## 5.1 Project planning

Good programmers embarking on a complex project will rarely just start typing code. Instead, they will plan the steps needed to complete the task as efficiently as possible: “smart preparation minimizes work” (Berkun 2005). Although search engines are useful for identifying the appropriate strategy, the trail-and-error approach — typing code at random and Googling the inevitable error messages — is usually highly inefficient. Strategic thinking is necessary.

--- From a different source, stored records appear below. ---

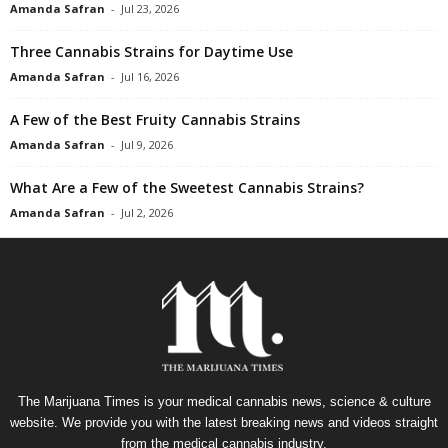
Amanda Safran
-
Jul 23, 2026
Three Cannabis Strains for Daytime Use
Amanda Safran
-
Jul 16, 2026
A Few of the Best Fruity Cannabis Strains
Amanda Safran
-
Jul 9, 2026
What Are a Few of the Sweetest Cannabis Strains?
Amanda Safran
-
Jul 2, 2026
The Marijuana Times is your medical cannabis news, science & culture
website. We provide you with the latest breaking news and videos straight
from the medical cannabis industry.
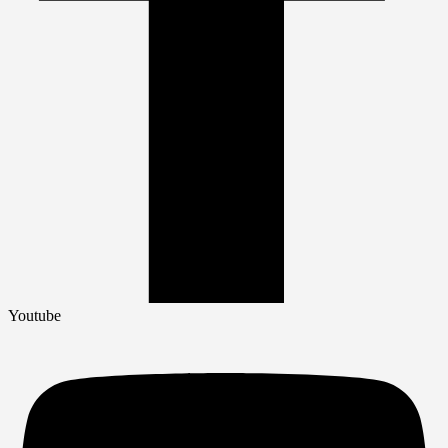
Youtube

Often the best place to start is often with a pen and paper. Project planning is a non-linear, open-ended and creative process not always well-suited to the linear logic of computing.10 Planning simply involves thinking about the project’s aims in the context of available resources (e.g. computational vs programming skill), the project’s scope, timelines and suitable software (i.e. R packages, covered in the next section). Minutes spent before a single line of code is written have the potential to save hours later on. There are many excellent guides available that will help you develop a project plan.

Once a project overview has been devised and stored, in mind (for small projects, if you trust that as storage medium!) or written, a plan with a time-line can be drawn-up. The up-to-date visualisation of this plan can be a powerful reminder to yourself and collaborators of progress on the project so far. More importantly the timeline provides an overview of what needs to be done next. Setting start dates and deadlines for each task will help prioritise the work and ensure you are on track. Breaking a large project into smaller chunks is highly recommended, making huge, complex tasks more achievable and modular PMBoK (2000). ‘Chunking’ the work will also make collaboration easier, as we shall see in Chapter 5.

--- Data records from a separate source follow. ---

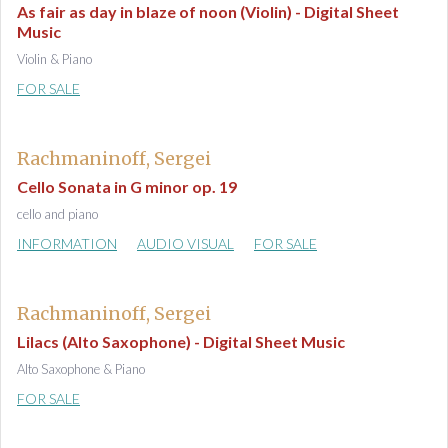
As fair as day in blaze of noon (Violin) - Digital Sheet
Music
Violin & Piano
FOR SALE
Rachmaninoff, Sergei
Cello Sonata in G minor op. 19
cello and piano
INFORMATION
AUDIO VISUAL
FOR SALE
Rachmaninoff, Sergei
Lilacs (Alto Saxophone) - Digital Sheet Music
Alto Saxophone & Piano
FOR SALE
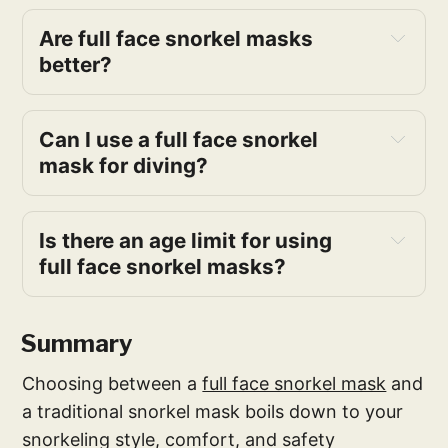
Are full face snorkel masks 
better?
Can I use a full face snorkel 
mask for diving?
Is there an age limit for using 
full face snorkel masks?
Summary
Choosing between a
full face snorkel mask
and
a traditional snorkel mask boils down to your
snorkeling style, comfort, and safety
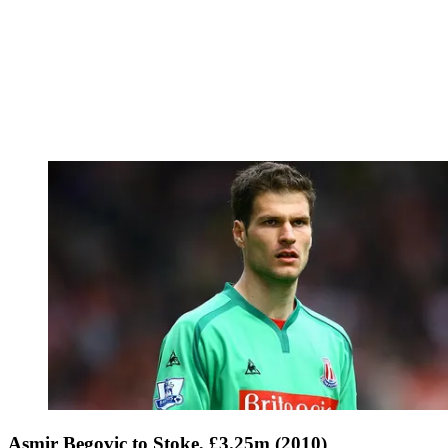
Asmir Begovic to Stoke, £3.25m (2010)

The tasks that a project should be split into will depend the nature of the work and the phases illustrated in Figure 5.1 represent a rough starting point, not a template and the ‘programming’ phase will usually need to be split into at least ‘data tidying’, ‘processing’, and ‘visualisation’.

A more rigorous (but potentially onerous) way to project plan is to divide the work into a series of objectives and tracking their progress throughout the project’s duration. One way to check if an objective is appropriate for action and review is by using the SMART criteria.

• Specific: is the objective clearly defined and self-contained?
• Measurable: is there a clear indication of its completion?
• Attainable: can the target be achieved?
• Realistic: have sufficient resources been allocated to the task?
• Time-bound: is there an associated completion date or milestone?

If the answer to each of these questions is ‘yes’, the task is likely to be suitable to include in the project’s plan. Note that this does not mean all project plans need to be uniform. A project plan can take many forms, including a short document, a Gantt chart (see Figure 5.2 or simply a clear vision of the project’s steps in mind.

A number of R packages can assist with this process of formalising and visualising the project plan, including:11

• plan provides basic tools to create burndown charts (which concisely show whether a project is on-time or not) and Gantt charts.

• plotrix, a general purpose plotting package, provides basic Gantt chart plotting functionality. See example(gantt.chart) for details.

• DiagrammeR, a new package for creating network graphs and other schematic diagrams in R. This package provides an R interface to simple flow-chart file formats such as mermaid and GraphViz.

The small example below (which provides the basis for creating charts like Figure 5.2 illustrates how DiagrammeR can take simple text inputs to create informative up-to-date Gantt charts. Such charts can greatly help with the planning and task management of long and complex R projects, as long as they do not take away valuable programming time from core project objectives.

library("DiagrammeR") # load the necessary package

# define the Gantt chart and plot the result (not shown)
mermaid("gantt
Section Initiation
Planning           :a1, 2016-01-01, 10d
Data processing    :after a1  , 30d")

In the above code gantt defines the subsequent data layout. Section refers to the project’s section (useful for large projects, with milestones) and each new line refers to a discrete task. Planning, for example, has the code a, begins on the first day of 2016 and lasts for 10 days. See knsv.github.io/mermaid/gantt.html for more detailed documentation.

### 5.1.1 Exercises

1. What are the three most important work ‘chunks’ of your current R project?

2. What is the meaning of ‘SMART’ objectives?

3. Run the code chunk at the end of this section to see the output.

4. Bonus exercise: modify the code to create a very basic Gantt chart of an R project you are working on.